Data integrity checks, filter validation, and the 20-point audit that ensures your analytics are reliable.
Why You Audit the Data Before You Touch the Marketing
Every marketing decision downstream of analytics inherits the quality of the analytics. If your conversion count is inflated by duplicate tags, your cost per lead looks better than it is and you scale a campaign that loses money. If your form tracking quietly broke during the last site update, your best channel looks dead and you cut it. We have seen both happen, and in both cases the marketing wasn’t the problem — the measurement was.

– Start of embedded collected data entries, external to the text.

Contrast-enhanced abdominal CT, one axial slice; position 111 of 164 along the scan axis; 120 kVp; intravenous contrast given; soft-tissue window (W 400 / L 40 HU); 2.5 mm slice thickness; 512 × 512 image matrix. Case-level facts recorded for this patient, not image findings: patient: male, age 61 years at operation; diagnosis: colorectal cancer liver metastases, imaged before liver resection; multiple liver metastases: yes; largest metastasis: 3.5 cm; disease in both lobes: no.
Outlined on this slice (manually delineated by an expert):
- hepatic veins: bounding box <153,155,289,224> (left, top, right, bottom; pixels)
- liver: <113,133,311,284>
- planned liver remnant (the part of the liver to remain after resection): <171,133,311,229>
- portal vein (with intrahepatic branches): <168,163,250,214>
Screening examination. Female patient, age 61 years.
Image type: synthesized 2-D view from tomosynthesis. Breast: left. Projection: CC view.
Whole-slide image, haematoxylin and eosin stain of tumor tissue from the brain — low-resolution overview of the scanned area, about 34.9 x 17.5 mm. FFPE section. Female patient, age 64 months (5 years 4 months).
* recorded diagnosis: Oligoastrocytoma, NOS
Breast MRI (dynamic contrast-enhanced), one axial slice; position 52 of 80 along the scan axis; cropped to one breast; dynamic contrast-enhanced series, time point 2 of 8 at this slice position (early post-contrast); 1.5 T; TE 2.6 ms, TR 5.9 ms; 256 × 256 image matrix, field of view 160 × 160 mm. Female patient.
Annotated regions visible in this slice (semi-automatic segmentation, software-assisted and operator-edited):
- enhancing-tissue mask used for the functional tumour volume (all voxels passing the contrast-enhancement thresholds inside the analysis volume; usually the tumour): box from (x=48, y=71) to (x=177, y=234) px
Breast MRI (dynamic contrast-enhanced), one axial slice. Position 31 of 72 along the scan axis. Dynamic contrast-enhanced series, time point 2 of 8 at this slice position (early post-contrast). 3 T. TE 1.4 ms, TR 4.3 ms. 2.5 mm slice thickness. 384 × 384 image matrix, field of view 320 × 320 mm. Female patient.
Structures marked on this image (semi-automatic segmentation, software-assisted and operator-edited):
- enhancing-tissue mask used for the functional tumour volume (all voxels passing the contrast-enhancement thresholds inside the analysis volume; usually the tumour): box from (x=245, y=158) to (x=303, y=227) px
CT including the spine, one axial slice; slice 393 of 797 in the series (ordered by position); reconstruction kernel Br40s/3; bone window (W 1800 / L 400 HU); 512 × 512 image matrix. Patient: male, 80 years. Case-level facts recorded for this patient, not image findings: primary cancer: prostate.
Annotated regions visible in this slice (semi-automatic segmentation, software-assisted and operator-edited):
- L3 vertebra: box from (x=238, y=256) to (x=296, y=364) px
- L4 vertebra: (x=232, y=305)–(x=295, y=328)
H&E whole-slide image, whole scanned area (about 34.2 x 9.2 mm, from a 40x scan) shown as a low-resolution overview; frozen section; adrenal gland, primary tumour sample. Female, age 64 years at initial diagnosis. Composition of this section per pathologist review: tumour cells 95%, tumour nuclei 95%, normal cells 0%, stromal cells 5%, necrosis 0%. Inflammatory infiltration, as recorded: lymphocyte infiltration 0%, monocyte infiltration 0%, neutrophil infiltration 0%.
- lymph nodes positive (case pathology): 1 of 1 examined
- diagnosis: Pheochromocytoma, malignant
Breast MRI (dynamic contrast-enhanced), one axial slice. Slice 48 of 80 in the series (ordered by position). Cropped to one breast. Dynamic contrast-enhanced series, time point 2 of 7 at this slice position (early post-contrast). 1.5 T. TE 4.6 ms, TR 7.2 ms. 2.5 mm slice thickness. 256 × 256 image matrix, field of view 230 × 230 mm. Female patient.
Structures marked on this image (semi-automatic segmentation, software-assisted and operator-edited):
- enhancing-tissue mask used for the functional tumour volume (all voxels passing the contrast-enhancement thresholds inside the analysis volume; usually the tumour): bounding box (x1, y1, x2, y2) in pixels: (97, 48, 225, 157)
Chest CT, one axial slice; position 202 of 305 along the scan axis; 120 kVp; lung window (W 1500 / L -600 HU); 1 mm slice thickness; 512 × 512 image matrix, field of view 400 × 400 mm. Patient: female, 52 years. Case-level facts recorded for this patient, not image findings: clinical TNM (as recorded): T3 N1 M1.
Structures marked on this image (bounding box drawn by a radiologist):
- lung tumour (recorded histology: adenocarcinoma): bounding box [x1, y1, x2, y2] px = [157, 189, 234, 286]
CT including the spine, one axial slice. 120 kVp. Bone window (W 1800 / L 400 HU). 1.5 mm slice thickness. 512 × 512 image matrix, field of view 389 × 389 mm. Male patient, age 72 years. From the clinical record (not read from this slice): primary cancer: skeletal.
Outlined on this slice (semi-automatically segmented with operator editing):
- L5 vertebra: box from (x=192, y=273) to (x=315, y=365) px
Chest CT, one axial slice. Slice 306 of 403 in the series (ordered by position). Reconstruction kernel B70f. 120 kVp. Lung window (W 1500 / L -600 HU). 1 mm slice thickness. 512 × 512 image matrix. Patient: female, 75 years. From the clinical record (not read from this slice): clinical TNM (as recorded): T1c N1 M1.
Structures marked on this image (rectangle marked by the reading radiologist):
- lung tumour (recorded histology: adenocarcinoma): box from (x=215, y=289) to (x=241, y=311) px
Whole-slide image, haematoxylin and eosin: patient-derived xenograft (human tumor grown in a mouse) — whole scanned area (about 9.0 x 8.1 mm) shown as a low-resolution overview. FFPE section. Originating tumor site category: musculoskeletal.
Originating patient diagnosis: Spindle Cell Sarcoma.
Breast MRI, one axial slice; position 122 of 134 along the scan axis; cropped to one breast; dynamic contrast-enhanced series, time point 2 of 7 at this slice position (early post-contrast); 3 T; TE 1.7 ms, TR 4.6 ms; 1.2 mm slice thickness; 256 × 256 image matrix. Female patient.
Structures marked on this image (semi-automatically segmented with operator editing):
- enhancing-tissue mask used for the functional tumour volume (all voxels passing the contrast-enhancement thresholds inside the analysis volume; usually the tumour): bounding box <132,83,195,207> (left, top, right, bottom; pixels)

That’s why an analytics audit comes before any optimization work, not after. There is no point A/B testing landing pages against a conversion event that double-fires, and no point reallocating budget using attribution data that assigns half your revenue to “direct” because UTM tags are missing.
The audit described here is the one we run on every new account. It’s roughly twenty checks grouped into eight passes, ordered the way errors actually propagate: tags have to fire before events exist, events have to be defined correctly before conversions mean anything, and conversions have to be attributed correctly before channel reports can be trusted. Audit in that order and each pass validates the foundation the next one stands on.
One framing rule before we start: the goal is not perfect data. Perfect data doesn’t exist in a world of ad blockers, consent banners, and cross-device journeys. The goal is data that is consistently wrong in known ways — because a measurement that undercounts by a stable margin is still useful for decisions, while a measurement that’s wrong in unknown, shifting ways is worse than no measurement at all.
Pass One: Tag Coverage and Duplicate Firing
The first pass answers two questions: does the tag fire on every page, and does it fire exactly once?
Coverage first. Crawl the site, or at minimum walk the templates — homepage, service or product pages, blog, checkout or contact flow, thank-you pages — with browser developer tools or a tag inspection extension open, and confirm the GA4 tag fires on each. The gaps are predictable: landing pages built in a separate tool that never got the container, subdomains added after the original setup, a checkout hosted on a third-party platform, or a new template that shipped without the tag manager snippet. Every untagged page is a hole in the journey, and holes in the middle of a journey do double damage — they break sessions in two and inflate your entrance and exit numbers on the surrounding pages.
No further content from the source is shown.